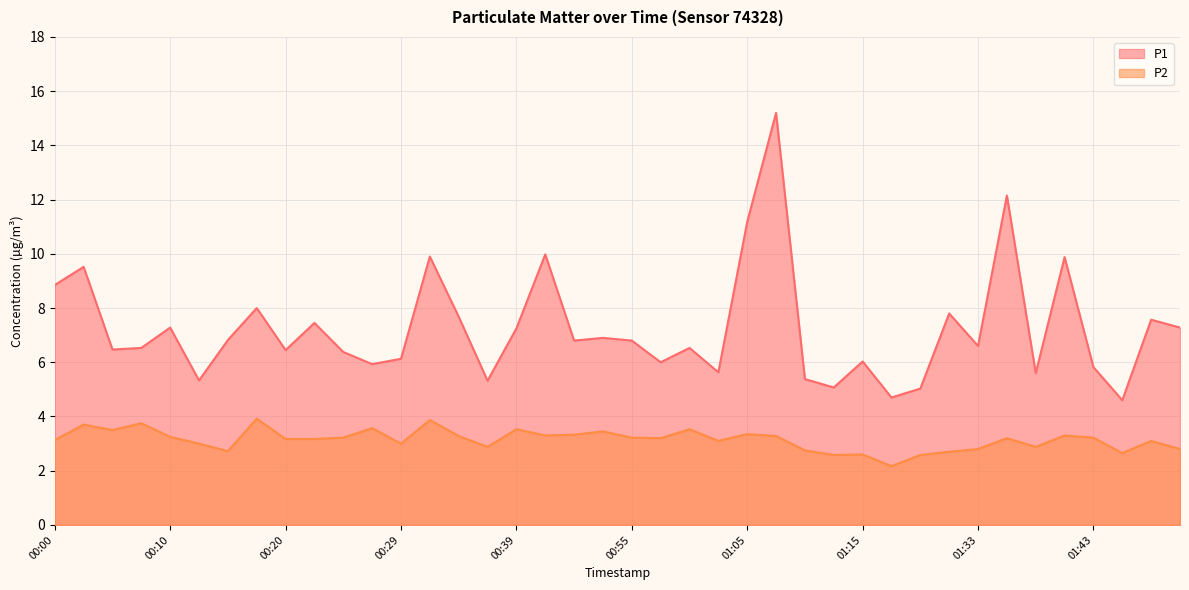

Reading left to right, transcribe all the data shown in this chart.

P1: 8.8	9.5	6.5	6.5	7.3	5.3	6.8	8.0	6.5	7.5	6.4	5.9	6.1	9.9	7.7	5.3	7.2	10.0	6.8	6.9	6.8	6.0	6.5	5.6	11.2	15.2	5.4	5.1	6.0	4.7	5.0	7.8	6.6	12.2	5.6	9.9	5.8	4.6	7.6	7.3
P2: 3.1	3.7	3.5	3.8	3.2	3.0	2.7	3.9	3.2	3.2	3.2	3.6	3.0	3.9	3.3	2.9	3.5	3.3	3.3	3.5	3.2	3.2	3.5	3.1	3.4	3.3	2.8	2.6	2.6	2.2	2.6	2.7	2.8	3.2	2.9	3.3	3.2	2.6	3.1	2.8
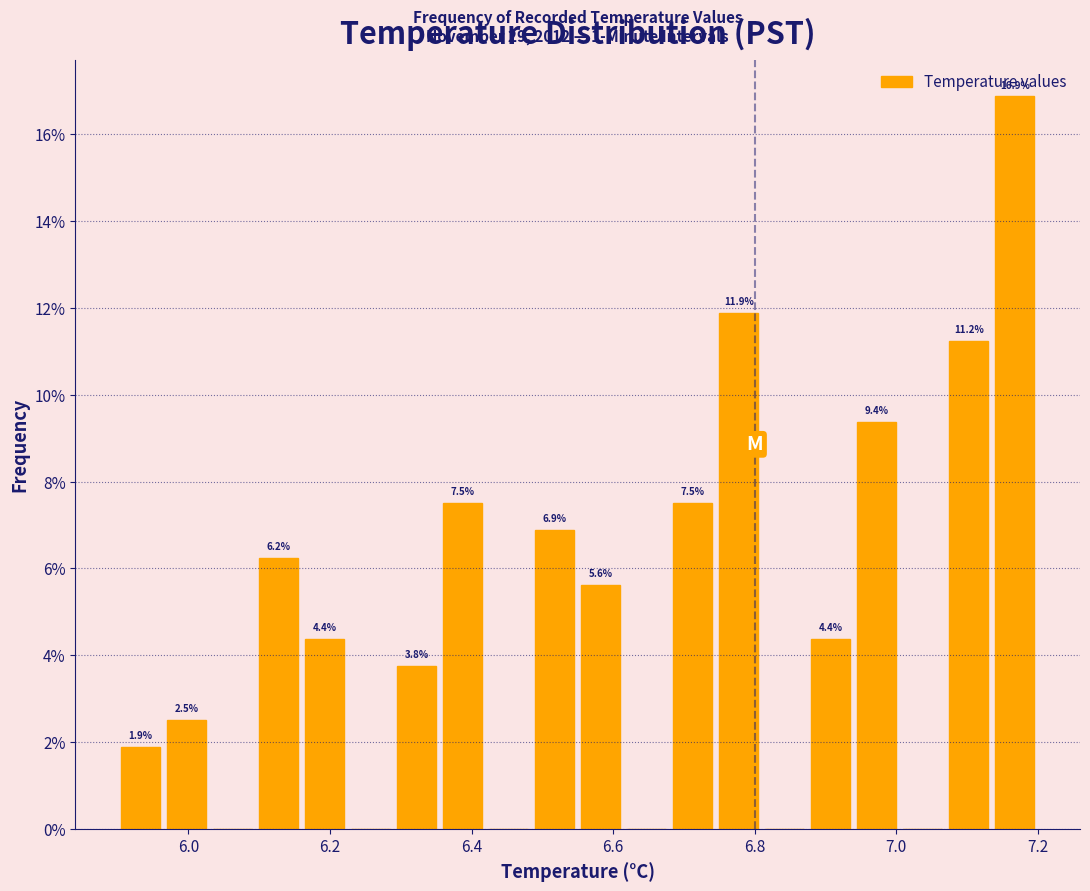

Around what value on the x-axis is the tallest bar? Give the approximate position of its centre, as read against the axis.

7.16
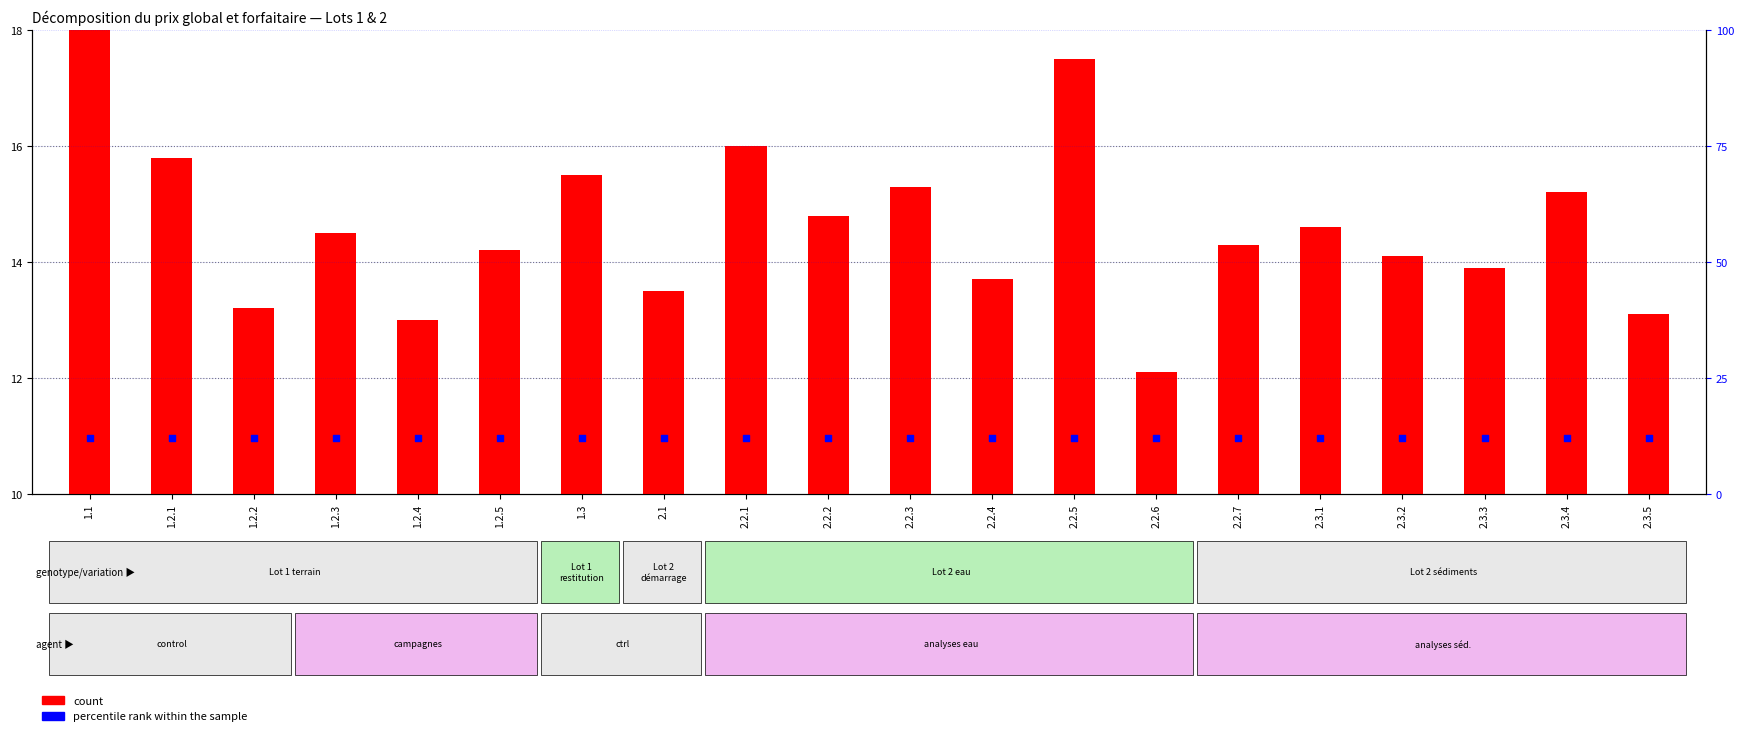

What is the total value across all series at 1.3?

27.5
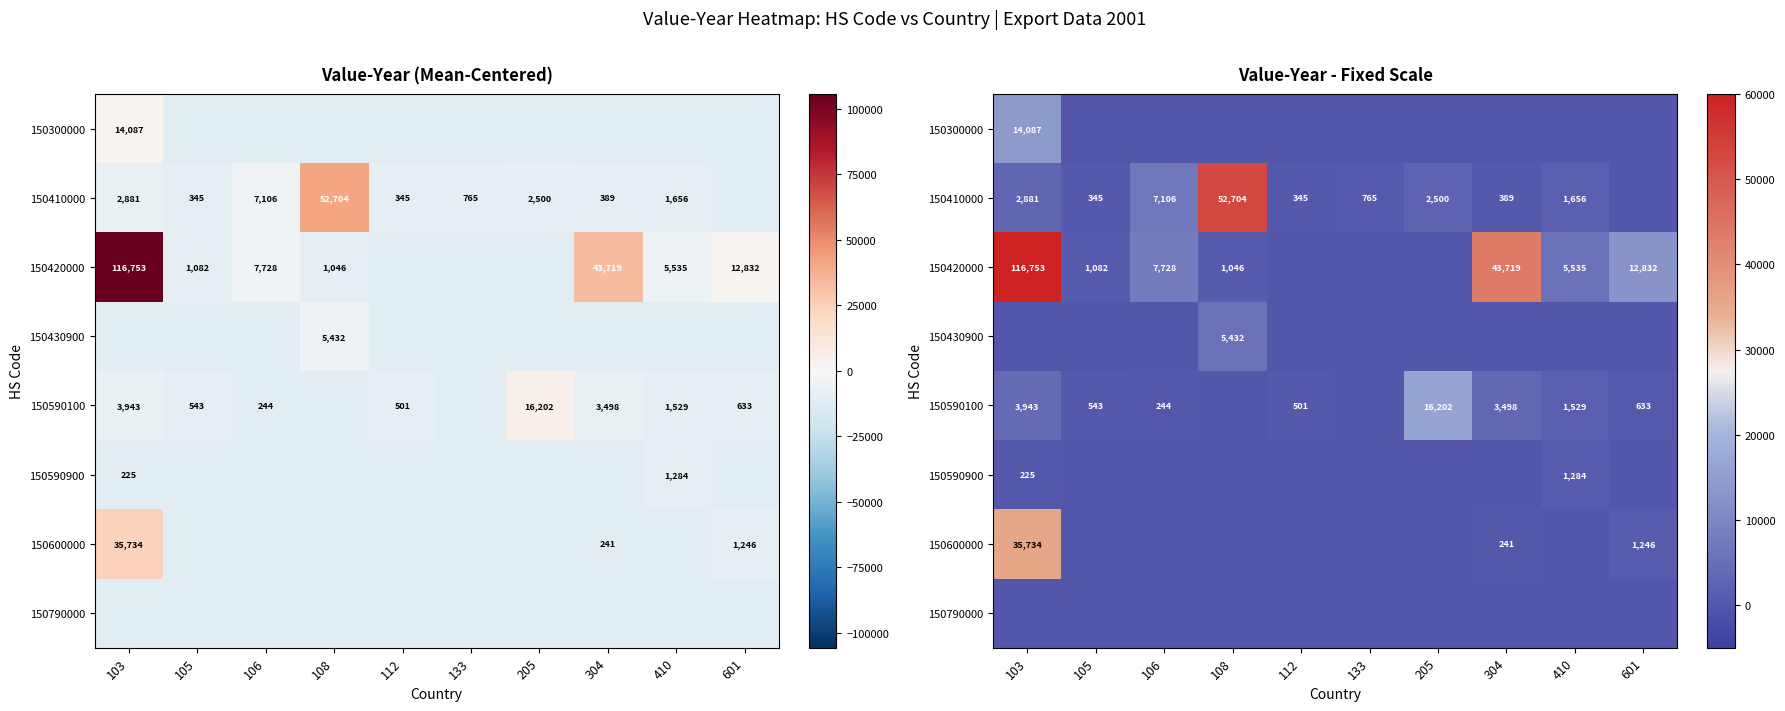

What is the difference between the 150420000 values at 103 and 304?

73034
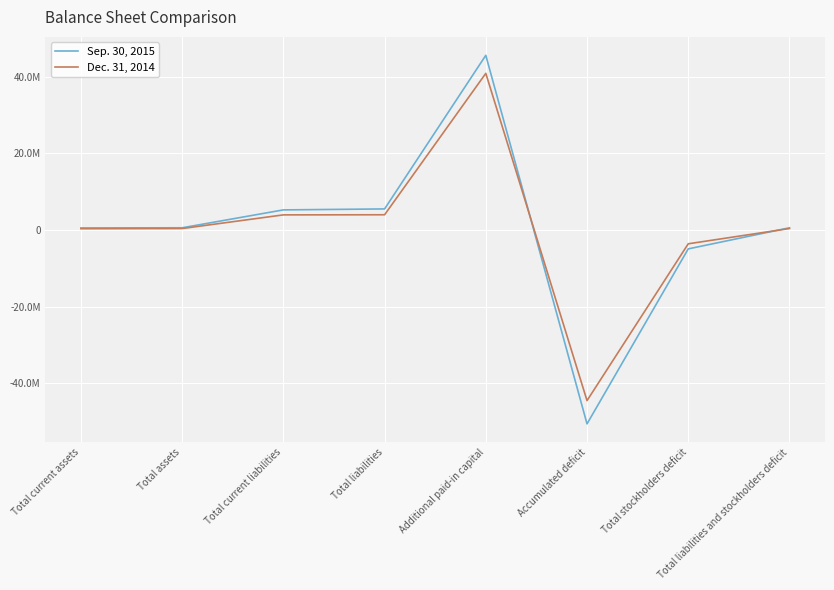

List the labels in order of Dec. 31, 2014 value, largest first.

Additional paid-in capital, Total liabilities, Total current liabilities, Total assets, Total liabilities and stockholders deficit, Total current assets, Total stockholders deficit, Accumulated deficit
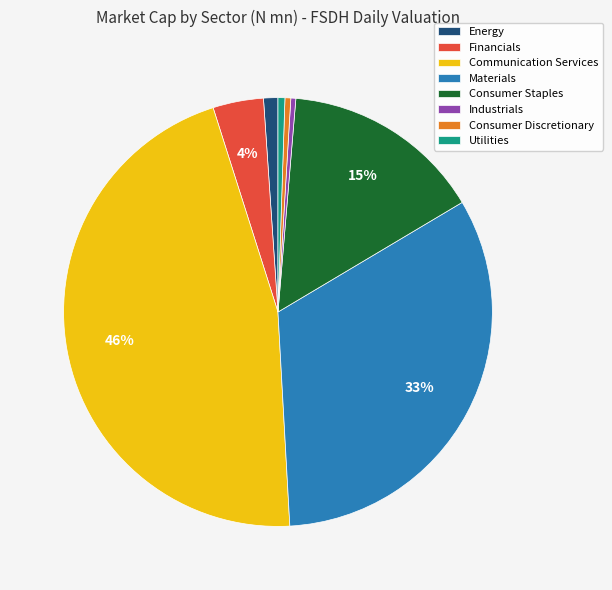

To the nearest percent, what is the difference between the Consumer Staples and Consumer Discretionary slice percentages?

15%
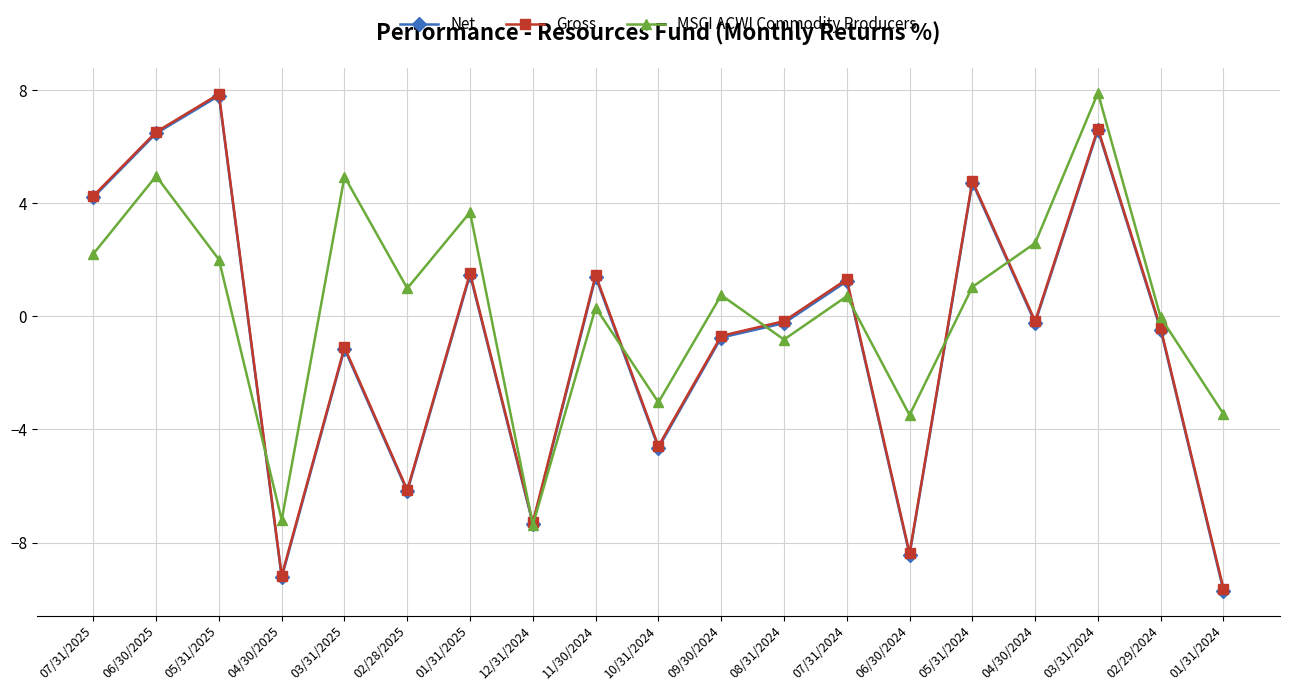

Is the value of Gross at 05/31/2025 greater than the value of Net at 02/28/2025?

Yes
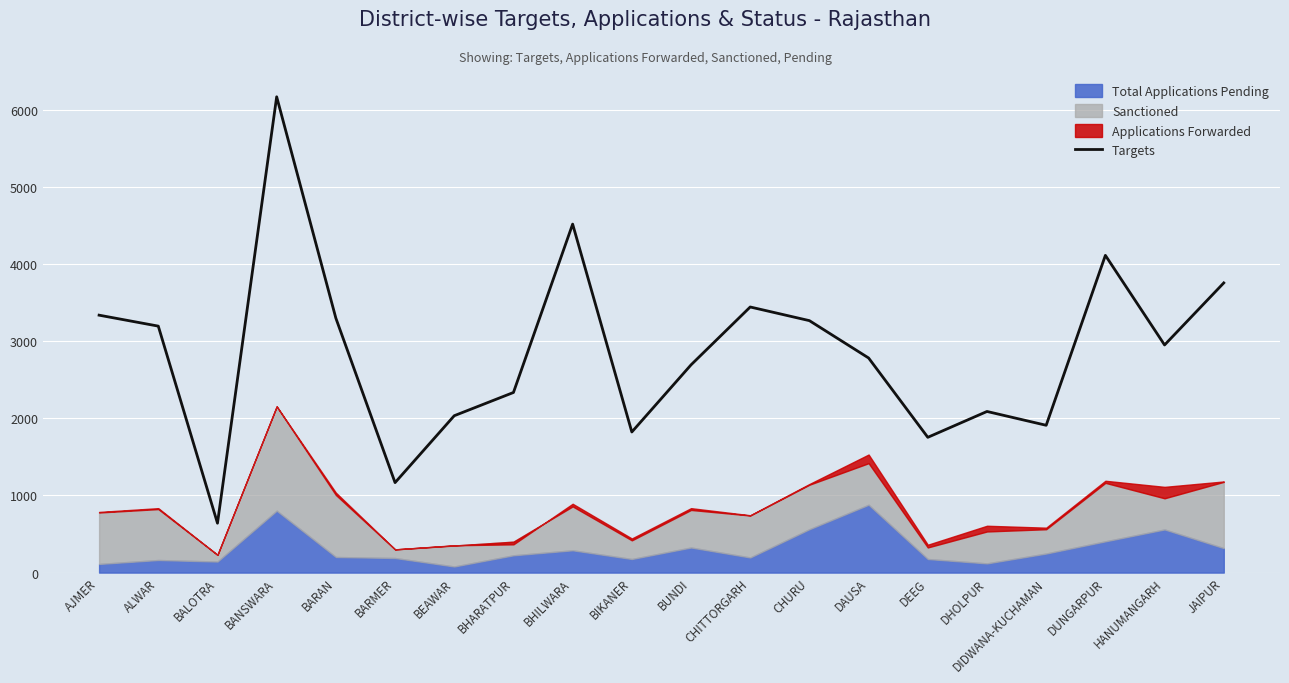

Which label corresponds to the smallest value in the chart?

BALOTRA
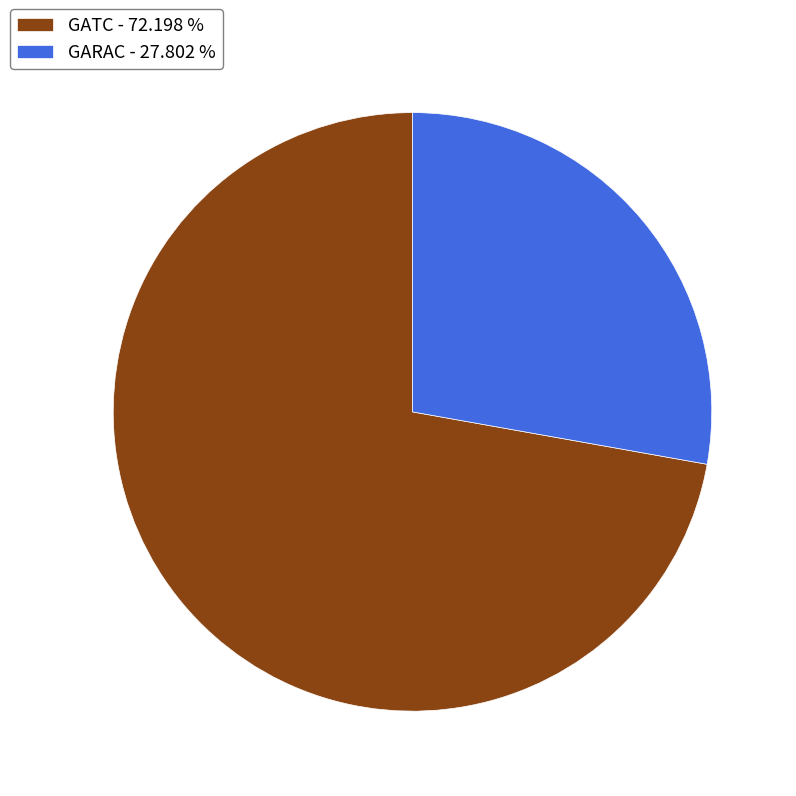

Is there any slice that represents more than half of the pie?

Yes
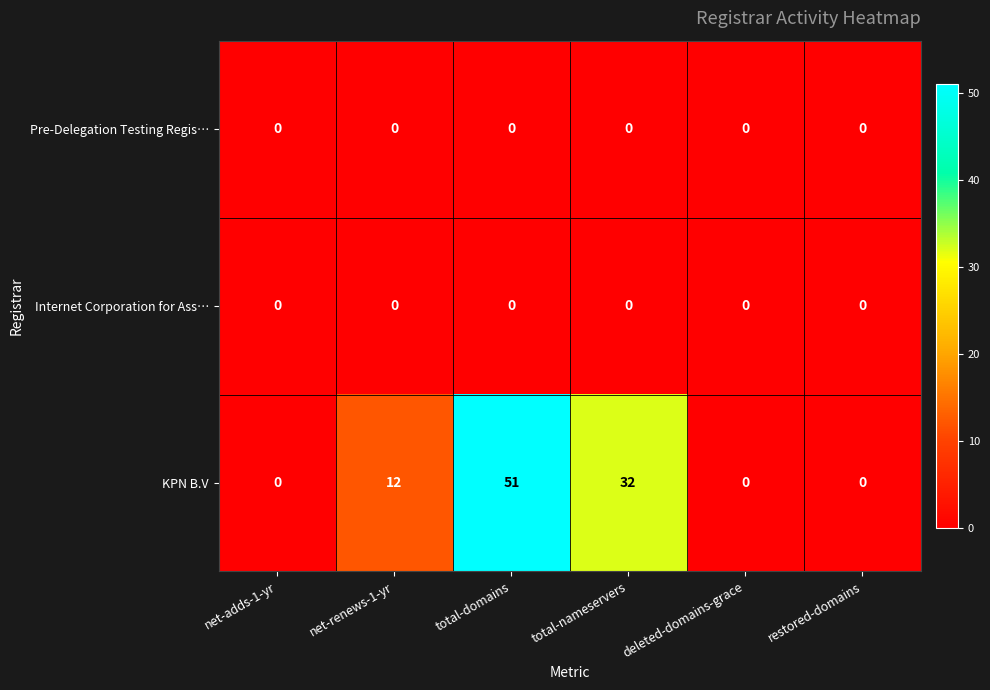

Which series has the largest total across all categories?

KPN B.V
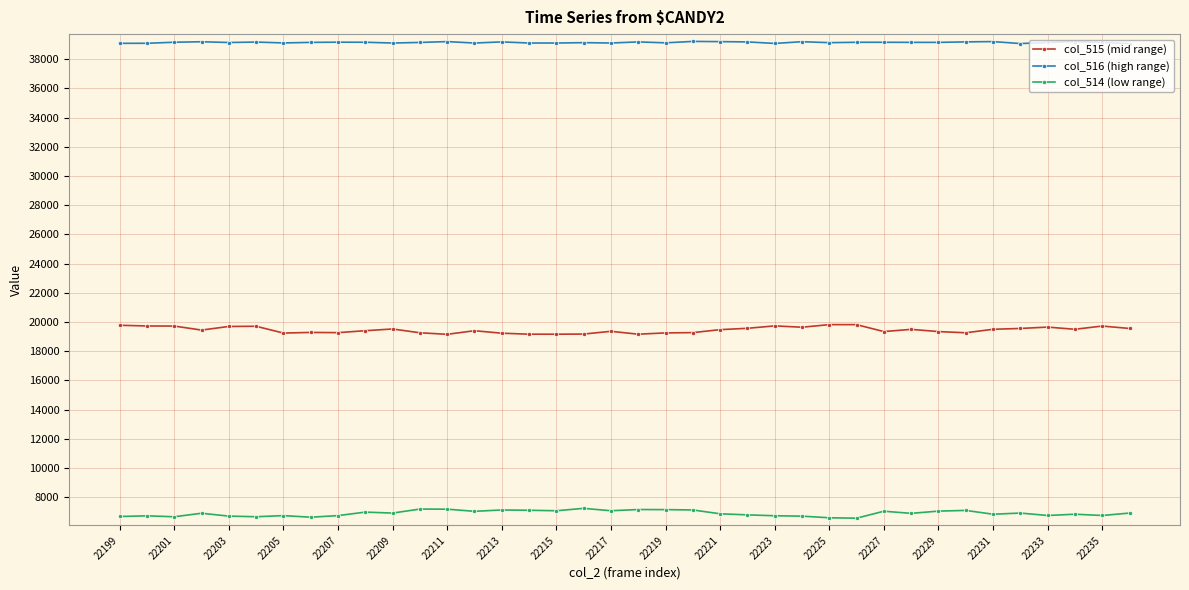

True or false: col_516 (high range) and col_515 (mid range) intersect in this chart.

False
______________________________
• BRIEF
Copy out the data above line for line, with no changes, leaving out the pictures.

• WORKED SOLUTION
Reading left to right, transcribe all the data shown in this chart.

P1: 8.8	9.5	6.5	6.5	7.3	5.3	6.8	8.0	6.5	7.5	6.4	5.9	6.1	9.9	7.7	5.3	7.2	10.0	6.8	6.9	6.8	6.0	6.5	5.6	11.2	15.2	5.4	5.1	6.0	4.7	5.0	7.8	6.6	12.2	5.6	9.9	5.8	4.6	7.6	7.3
P2: 3.1	3.7	3.5	3.8	3.2	3.0	2.7	3.9	3.2	3.2	3.2	3.6	3.0	3.9	3.3	2.9	3.5	3.3	3.3	3.5	3.2	3.2	3.5	3.1	3.4	3.3	2.8	2.6	2.6	2.2	2.6	2.7	2.8	3.2	2.9	3.3	3.2	2.6	3.1	2.8

Around what value on the x-axis is the tallest bar? Give the approximate position of its centre, as read against the axis.

7.16

What is the total value across all series at 1.3?

27.5

What is the difference between the 150420000 values at 103 and 304?

73034

List the labels in order of Dec. 31, 2014 value, largest first.

Additional paid-in capital, Total liabilities, Total current liabilities, Total assets, Total liabilities and stockholders deficit, Total current assets, Total stockholders deficit, Accumulated deficit

To the nearest percent, what is the difference between the Consumer Staples and Consumer Discretionary slice percentages?

15%

Is the value of Gross at 05/31/2025 greater than the value of Net at 02/28/2025?

Yes

Which label corresponds to the smallest value in the chart?

BALOTRA

Is there any slice that represents more than half of the pie?

Yes

Which series has the largest total across all categories?

KPN B.V

True or false: col_516 (high range) and col_515 (mid range) intersect in this chart.

False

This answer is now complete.